Lelaki itu menangkap sosok yang ia cari tengah duduk di ruang keluarga bersama Haji Abdullah.

"Kenapa, Bu? Tadi manggil Izal kan?" Faizal duduk di hadapan kedua orang tuanya.

"Ini Bapakmu mau bicara!" Bu Mala melirik suaminya yang kala itu masih menikmati kopi panas.

Merasa diperhatikan oleh istrinya, Pak Abdullah meletakkan cangkir berisi kopi itu, kemudian berdehem.

"Ehm.. Zal, Bapak dan Ibu mau umroh bulan depan!" Faizal mengangguk mendengar penuturan ayahnya.
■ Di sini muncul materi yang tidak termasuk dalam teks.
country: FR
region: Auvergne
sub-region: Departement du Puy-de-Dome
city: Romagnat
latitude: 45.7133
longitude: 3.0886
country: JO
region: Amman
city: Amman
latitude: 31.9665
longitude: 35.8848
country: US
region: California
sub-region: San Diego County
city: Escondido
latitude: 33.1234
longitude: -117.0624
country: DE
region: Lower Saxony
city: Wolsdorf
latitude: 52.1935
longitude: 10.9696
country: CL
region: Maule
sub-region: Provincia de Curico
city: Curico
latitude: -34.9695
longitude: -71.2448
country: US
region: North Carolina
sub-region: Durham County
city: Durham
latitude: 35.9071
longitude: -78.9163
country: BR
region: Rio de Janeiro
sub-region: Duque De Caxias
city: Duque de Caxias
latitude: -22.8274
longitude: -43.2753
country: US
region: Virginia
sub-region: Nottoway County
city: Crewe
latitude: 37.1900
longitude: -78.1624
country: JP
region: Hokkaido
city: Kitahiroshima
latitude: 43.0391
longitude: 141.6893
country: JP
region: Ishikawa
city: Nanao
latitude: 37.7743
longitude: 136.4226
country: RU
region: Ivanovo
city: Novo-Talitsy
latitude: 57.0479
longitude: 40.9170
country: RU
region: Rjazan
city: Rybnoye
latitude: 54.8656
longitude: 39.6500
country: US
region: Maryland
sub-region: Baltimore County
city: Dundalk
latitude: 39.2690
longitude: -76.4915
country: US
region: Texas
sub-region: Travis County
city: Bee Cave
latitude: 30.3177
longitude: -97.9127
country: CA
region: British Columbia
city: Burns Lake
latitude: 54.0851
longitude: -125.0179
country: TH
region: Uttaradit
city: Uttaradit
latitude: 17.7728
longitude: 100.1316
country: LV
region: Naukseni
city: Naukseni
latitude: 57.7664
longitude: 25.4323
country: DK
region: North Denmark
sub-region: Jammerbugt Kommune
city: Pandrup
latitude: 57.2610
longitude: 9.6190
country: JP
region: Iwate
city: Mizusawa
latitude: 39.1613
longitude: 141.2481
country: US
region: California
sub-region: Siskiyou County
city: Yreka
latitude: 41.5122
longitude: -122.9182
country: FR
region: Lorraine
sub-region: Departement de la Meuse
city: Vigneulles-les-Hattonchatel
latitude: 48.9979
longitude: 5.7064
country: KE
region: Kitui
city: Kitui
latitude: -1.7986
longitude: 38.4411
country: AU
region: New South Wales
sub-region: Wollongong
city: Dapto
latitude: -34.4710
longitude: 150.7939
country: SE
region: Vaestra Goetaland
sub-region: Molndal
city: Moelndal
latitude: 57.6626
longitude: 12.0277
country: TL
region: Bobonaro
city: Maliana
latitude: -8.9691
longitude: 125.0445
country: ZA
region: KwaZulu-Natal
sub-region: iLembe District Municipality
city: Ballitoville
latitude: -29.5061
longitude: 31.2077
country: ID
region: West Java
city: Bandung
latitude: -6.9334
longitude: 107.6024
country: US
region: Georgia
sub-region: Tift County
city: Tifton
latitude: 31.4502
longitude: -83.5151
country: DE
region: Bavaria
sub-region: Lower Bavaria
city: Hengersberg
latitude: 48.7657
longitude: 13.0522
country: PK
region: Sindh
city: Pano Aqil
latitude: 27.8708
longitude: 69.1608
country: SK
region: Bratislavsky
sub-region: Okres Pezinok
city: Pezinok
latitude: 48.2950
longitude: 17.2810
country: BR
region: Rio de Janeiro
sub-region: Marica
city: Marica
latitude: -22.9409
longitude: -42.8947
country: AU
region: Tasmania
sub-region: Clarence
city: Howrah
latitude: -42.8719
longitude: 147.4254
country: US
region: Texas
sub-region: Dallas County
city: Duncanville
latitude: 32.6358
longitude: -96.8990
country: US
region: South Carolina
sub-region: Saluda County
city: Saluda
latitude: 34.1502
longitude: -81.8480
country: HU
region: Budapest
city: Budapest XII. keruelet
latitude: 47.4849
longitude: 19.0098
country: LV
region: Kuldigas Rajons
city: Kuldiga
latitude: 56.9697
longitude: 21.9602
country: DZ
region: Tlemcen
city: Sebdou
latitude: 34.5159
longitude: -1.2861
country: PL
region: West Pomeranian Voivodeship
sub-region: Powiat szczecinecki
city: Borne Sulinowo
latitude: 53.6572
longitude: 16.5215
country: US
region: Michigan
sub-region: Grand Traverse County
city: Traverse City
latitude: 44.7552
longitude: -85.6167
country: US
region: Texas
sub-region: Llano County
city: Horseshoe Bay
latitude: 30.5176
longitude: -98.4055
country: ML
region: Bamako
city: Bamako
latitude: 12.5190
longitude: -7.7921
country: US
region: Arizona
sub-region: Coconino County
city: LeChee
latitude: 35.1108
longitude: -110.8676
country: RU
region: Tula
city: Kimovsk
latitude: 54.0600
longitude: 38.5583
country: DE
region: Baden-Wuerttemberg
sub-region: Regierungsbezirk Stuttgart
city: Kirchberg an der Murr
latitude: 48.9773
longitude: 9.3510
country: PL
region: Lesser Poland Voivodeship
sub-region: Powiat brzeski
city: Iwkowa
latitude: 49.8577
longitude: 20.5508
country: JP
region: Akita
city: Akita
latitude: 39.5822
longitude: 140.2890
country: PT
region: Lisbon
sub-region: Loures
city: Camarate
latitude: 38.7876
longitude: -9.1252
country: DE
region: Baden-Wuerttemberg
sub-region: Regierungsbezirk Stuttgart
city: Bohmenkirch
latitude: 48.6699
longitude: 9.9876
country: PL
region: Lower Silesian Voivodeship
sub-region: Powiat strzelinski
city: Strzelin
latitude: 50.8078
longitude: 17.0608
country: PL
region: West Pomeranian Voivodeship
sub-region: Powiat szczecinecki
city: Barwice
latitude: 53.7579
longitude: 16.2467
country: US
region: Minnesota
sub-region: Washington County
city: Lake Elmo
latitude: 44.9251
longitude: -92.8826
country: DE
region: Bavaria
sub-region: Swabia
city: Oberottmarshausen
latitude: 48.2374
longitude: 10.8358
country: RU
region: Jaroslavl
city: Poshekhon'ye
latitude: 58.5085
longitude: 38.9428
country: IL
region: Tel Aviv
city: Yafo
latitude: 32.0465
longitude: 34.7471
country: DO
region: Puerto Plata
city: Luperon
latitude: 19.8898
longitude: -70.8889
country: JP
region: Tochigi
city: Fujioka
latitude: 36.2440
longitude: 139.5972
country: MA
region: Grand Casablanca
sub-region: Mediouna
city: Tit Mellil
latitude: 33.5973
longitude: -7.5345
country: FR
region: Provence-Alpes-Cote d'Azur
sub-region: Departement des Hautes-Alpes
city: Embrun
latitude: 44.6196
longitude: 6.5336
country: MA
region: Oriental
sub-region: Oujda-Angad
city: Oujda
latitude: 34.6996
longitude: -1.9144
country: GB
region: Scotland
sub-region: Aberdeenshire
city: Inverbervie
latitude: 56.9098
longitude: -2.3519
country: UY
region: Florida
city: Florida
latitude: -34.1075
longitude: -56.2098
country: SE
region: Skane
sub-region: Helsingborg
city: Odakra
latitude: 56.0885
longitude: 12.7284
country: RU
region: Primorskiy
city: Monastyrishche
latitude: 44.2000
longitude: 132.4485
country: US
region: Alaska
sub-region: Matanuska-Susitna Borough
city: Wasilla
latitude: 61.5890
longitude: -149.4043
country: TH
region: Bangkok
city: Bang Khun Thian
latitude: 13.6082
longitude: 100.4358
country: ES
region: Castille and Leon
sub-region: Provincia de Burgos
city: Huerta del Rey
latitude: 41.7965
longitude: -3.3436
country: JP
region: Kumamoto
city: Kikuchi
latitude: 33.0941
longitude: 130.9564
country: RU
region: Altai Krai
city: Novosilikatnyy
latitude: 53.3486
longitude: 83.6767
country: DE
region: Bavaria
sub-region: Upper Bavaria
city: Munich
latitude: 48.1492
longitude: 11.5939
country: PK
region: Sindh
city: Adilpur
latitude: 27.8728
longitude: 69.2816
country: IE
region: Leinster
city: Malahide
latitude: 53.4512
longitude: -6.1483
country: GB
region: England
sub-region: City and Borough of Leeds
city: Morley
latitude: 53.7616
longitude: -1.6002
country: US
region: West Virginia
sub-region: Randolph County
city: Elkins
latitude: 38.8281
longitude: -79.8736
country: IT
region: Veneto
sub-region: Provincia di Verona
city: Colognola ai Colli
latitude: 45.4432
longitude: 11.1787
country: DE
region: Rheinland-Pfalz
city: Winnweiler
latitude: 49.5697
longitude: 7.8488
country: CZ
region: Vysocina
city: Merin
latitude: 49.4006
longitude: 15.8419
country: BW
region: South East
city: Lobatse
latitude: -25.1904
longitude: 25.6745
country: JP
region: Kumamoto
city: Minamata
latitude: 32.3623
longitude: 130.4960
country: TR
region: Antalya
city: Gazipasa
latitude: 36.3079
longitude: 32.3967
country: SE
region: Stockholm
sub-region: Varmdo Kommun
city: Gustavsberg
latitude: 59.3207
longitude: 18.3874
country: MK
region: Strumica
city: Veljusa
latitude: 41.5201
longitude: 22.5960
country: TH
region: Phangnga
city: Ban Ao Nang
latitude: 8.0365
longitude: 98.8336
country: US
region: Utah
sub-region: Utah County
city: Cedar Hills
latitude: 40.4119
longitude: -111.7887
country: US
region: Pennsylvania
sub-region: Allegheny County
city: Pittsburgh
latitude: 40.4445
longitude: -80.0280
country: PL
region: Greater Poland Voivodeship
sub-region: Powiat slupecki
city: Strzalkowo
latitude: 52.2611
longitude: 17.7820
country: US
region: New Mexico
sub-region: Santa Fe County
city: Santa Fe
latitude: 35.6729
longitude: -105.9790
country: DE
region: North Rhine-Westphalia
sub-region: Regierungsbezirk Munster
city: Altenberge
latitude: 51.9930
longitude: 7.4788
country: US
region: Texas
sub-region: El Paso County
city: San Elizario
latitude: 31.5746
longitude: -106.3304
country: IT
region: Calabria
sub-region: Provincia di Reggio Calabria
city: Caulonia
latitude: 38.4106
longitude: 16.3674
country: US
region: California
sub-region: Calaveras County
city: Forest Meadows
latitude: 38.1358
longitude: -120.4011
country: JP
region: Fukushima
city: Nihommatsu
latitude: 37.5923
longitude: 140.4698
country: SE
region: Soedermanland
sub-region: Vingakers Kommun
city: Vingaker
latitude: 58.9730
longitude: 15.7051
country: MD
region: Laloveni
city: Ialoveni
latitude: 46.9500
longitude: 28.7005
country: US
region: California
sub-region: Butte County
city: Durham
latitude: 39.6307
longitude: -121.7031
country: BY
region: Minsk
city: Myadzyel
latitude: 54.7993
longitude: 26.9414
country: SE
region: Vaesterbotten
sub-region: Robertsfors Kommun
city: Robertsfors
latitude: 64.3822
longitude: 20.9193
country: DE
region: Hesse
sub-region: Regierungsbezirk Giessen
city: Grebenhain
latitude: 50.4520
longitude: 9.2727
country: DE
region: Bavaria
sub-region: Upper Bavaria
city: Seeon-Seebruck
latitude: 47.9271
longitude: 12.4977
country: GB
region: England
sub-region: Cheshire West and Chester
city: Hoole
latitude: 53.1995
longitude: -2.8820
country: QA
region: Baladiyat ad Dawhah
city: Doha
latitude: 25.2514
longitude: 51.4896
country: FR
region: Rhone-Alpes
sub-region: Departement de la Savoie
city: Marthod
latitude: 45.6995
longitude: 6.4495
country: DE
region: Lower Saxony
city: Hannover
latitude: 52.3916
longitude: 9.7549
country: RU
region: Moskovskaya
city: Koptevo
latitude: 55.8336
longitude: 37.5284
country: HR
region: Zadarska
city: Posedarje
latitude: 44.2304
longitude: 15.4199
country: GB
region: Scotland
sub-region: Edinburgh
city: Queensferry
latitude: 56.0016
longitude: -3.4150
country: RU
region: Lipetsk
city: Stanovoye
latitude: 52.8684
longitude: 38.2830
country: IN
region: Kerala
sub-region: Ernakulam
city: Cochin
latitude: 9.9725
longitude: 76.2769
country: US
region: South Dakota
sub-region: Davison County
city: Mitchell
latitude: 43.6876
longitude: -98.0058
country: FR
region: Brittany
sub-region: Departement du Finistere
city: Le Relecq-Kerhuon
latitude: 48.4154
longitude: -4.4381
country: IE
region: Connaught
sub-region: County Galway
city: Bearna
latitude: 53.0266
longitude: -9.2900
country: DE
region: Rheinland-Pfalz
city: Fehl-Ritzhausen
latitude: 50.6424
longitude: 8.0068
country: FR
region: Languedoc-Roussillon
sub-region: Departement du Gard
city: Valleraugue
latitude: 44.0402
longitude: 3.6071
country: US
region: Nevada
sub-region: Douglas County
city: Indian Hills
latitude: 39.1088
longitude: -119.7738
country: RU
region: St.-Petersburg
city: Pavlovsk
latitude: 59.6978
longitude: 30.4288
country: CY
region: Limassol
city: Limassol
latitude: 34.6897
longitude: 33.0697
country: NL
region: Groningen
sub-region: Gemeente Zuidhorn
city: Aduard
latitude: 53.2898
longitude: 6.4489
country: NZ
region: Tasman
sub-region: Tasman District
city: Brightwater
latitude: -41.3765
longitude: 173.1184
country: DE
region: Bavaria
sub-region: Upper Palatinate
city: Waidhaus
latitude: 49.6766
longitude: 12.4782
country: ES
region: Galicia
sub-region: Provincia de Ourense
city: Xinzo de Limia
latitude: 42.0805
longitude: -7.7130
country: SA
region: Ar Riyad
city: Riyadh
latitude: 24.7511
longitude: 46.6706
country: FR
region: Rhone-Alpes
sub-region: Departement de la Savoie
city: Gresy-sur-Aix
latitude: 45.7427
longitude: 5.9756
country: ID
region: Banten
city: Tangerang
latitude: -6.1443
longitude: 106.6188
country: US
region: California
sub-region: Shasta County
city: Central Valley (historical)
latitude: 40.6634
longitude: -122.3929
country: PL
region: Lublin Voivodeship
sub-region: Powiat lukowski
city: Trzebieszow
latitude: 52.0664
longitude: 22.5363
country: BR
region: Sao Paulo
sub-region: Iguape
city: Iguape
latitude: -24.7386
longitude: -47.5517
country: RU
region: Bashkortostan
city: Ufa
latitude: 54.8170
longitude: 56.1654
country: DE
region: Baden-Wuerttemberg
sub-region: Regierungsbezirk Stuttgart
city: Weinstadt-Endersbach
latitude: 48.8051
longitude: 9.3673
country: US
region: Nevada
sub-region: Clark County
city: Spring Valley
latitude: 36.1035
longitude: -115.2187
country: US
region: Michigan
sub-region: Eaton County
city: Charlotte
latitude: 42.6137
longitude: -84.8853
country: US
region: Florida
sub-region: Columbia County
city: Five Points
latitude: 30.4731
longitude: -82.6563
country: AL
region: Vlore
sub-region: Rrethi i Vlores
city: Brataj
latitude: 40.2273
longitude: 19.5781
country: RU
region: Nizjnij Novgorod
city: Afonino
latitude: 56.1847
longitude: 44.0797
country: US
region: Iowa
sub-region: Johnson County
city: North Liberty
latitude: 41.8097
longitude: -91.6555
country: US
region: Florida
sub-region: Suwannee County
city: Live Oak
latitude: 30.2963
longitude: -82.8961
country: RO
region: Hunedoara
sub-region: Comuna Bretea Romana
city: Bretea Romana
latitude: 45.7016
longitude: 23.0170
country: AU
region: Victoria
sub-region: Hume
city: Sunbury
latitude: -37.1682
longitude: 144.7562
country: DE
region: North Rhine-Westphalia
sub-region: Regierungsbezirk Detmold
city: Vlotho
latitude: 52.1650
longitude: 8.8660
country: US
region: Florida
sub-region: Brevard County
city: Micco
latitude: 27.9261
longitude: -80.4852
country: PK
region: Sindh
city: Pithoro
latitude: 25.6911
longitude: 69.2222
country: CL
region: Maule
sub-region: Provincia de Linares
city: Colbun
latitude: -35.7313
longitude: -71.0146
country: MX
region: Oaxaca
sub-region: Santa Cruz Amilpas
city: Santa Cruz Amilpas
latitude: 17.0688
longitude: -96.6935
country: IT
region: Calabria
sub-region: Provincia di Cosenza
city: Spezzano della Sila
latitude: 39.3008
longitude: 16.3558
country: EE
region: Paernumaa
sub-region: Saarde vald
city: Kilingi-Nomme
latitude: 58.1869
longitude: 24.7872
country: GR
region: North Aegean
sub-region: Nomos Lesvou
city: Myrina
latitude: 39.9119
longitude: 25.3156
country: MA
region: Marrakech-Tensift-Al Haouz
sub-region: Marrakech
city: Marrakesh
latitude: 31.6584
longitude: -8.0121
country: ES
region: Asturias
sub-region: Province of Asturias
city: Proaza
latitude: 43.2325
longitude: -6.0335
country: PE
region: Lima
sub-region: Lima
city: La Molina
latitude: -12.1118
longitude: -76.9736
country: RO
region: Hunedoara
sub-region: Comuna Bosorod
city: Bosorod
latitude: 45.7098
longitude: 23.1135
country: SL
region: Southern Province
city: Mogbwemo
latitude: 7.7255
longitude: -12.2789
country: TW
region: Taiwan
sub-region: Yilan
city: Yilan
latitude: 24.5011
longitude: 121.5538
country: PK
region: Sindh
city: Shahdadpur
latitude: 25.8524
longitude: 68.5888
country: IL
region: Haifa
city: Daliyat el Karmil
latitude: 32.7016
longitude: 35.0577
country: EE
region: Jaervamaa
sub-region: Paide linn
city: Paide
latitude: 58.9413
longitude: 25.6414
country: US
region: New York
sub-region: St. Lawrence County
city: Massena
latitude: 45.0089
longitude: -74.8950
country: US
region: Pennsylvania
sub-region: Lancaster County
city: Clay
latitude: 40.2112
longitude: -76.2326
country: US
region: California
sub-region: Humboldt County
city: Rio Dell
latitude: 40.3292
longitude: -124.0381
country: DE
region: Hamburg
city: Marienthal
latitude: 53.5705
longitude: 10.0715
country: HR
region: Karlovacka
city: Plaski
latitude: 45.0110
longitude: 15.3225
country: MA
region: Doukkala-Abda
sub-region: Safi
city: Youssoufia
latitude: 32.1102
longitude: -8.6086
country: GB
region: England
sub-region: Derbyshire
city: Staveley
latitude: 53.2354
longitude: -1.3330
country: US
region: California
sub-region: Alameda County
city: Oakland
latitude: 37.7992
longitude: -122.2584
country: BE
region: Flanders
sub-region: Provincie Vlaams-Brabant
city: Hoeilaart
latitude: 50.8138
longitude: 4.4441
"Ya sudah, lalu apa masalahnya? Izal kan rencananya tahun depan!"

"Lah itu masalahnya, Bapak ingin kamu ikut, berdoa disana untuk memantapkan hati!"

"Maksudnya?" Faizal sedikit curiga akan raut wajah kedua orang tuanya.

"Bapak sama ibu sepakat untuk menjodohkan kamu lagi. Rencananya sama Luri anaknya Tante Yul, teman Ibu saat SMA dulu. Dia sekarang lagi kuliah kedokteran di Singapura, mau ya Zal?" kali ini Bu Mala mencoba membujuk.

"Masya Allah! Pak, Bu! Kenapa harus lagi! Izal bukannya tidak mampu cari istri, tapi memang belum siap punya istri!"

"Mau sampai kapan kamu mengecewakan ibu bapakmu, Zal?" suara Pak Abdullah kini terdengar.

"Maaf, Pak, Bu! Mau sampai kapan kalian memaksa Izal? Percaya saja, kalau sudah Allah menakdirkan jodoh Izal,  tidak perlu dicari nanti bakal datang sendiri!" suara hembusan nafas Faizal mengakhiri opininya.

"Tapi ya harus usaha, Zal! Kami hanya ingin kebahagiaanmu. Apa tidak kepingin lihat teman-teman kamu yang sudah punya anak lucu-lucu, ibu juga pengen punya cucu dari kamu, Zal!"

"Siapa yang nggak mau punya anak lucu, Bu! Izal juga mau, tapi bukan nikah dalam waktu dekat ini. Izal sudah berencana mau ngangkat anak!"

Bu Mala mengelus dada, "Tidak bisa, Zal!" Itu suara Pak Abdullah. "Kamu tidak bisa begitu saja mengangkat anak! Bapak tidak mengizinkan, kecuali setelah kamu menikah!" tutup Pak Abdullah dengan raut muka menahan amarah.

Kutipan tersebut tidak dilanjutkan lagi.